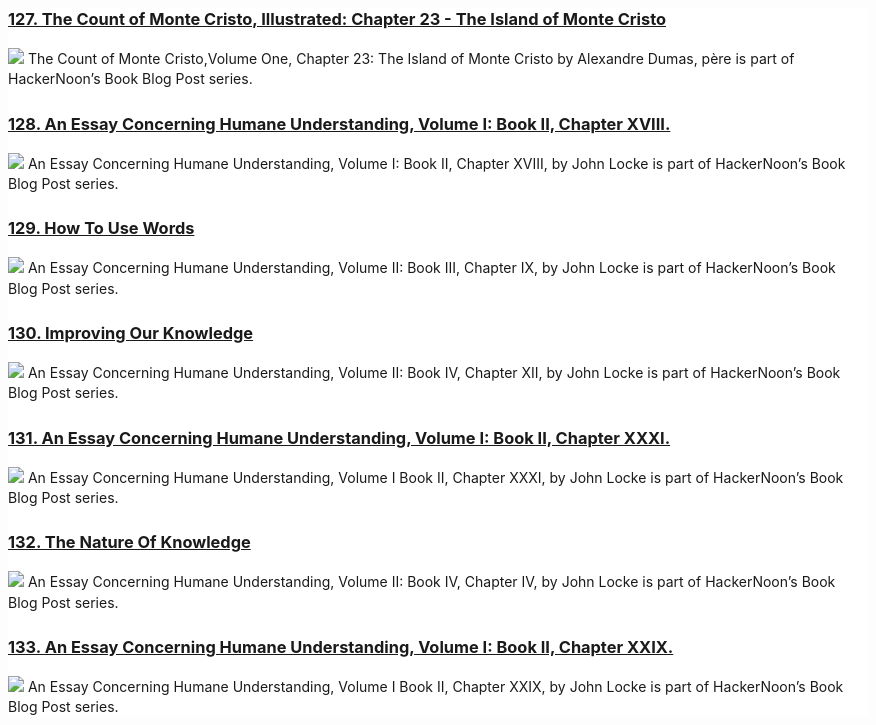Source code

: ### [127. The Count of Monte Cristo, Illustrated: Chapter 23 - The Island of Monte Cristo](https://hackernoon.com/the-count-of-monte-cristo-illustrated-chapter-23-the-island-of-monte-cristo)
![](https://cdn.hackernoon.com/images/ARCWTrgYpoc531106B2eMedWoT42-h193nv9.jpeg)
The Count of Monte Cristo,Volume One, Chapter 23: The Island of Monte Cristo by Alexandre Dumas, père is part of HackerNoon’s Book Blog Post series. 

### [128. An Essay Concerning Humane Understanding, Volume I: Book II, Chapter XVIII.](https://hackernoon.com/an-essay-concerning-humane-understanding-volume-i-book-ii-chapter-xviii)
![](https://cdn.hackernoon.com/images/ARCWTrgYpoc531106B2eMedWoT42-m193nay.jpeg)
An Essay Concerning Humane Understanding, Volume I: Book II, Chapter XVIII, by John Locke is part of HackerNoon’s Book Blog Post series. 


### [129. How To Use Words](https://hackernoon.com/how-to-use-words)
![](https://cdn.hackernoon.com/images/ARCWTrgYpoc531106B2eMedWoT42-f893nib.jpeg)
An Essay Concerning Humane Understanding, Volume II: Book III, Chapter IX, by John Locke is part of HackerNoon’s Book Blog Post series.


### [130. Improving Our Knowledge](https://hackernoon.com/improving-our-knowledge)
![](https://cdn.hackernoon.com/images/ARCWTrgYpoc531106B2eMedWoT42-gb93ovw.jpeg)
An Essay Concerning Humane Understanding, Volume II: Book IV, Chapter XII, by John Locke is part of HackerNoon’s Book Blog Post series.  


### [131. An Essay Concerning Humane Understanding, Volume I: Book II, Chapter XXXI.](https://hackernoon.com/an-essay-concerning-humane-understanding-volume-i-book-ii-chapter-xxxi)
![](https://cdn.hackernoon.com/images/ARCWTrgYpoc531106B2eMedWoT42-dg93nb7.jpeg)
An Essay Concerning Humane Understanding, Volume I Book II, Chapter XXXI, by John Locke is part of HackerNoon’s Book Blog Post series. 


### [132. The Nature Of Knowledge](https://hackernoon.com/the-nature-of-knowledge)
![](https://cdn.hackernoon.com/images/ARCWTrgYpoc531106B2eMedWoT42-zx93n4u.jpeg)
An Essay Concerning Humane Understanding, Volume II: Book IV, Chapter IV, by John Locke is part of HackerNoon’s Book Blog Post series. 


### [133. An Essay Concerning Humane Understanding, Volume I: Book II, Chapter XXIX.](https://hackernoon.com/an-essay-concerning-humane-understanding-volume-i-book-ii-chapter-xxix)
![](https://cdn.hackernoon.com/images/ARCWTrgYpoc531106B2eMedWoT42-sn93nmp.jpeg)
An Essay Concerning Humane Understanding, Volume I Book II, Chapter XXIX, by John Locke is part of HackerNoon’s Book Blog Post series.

————————

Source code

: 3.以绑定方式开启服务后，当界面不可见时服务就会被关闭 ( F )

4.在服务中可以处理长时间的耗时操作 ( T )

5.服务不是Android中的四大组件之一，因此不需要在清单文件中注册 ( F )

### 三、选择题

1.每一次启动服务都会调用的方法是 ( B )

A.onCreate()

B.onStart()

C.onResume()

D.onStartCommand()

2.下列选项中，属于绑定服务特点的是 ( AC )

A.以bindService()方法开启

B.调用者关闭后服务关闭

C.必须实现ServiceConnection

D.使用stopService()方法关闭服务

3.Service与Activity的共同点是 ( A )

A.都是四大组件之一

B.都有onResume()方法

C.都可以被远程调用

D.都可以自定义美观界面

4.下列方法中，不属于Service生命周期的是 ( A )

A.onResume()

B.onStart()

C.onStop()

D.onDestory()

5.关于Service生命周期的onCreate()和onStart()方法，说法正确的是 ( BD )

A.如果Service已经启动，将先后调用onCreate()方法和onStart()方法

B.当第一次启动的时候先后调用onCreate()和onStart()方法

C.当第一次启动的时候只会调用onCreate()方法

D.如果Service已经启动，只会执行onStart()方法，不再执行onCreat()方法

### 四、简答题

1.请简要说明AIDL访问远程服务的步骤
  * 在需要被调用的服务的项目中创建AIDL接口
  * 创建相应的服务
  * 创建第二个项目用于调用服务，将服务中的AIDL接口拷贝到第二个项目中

————————

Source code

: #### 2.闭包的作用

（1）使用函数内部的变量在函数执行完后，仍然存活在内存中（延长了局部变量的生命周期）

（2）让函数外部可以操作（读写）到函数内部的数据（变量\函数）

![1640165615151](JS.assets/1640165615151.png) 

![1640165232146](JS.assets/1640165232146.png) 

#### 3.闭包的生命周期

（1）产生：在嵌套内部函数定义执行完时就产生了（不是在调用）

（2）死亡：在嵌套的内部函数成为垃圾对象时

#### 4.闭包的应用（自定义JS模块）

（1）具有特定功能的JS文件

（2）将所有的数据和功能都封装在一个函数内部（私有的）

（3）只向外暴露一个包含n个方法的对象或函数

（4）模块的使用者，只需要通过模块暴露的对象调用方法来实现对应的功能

————————

> **Try it**:
Reproduce verbatim the part of the records that opens with the line containing "### [132. The" and closes with the line containing "Chapter XXIX, by", including both of those lines.

> **Problem solution**:
### [132. The Nature Of Knowledge](https://hackernoon.com/the-nature-of-knowledge)
![](https://cdn.hackernoon.com/images/ARCWTrgYpoc531106B2eMedWoT42-zx93n4u.jpeg)
An Essay Concerning Humane Understanding, Volume II: Book IV, Chapter IV, by John Locke is part of HackerNoon’s Book Blog Post series. 


### [133. An Essay Concerning Humane Understanding, Volume I: Book II, Chapter XXIX.](https://hackernoon.com/an-essay-concerning-humane-understanding-volume-i-book-ii-chapter-xxix)
![](https://cdn.hackernoon.com/images/ARCWTrgYpoc531106B2eMedWoT42-sn93nmp.jpeg)
An Essay Concerning Humane Understanding, Volume I Book II, Chapter XXIX, by John Locke is part of HackerNoon’s Book Blog Post series.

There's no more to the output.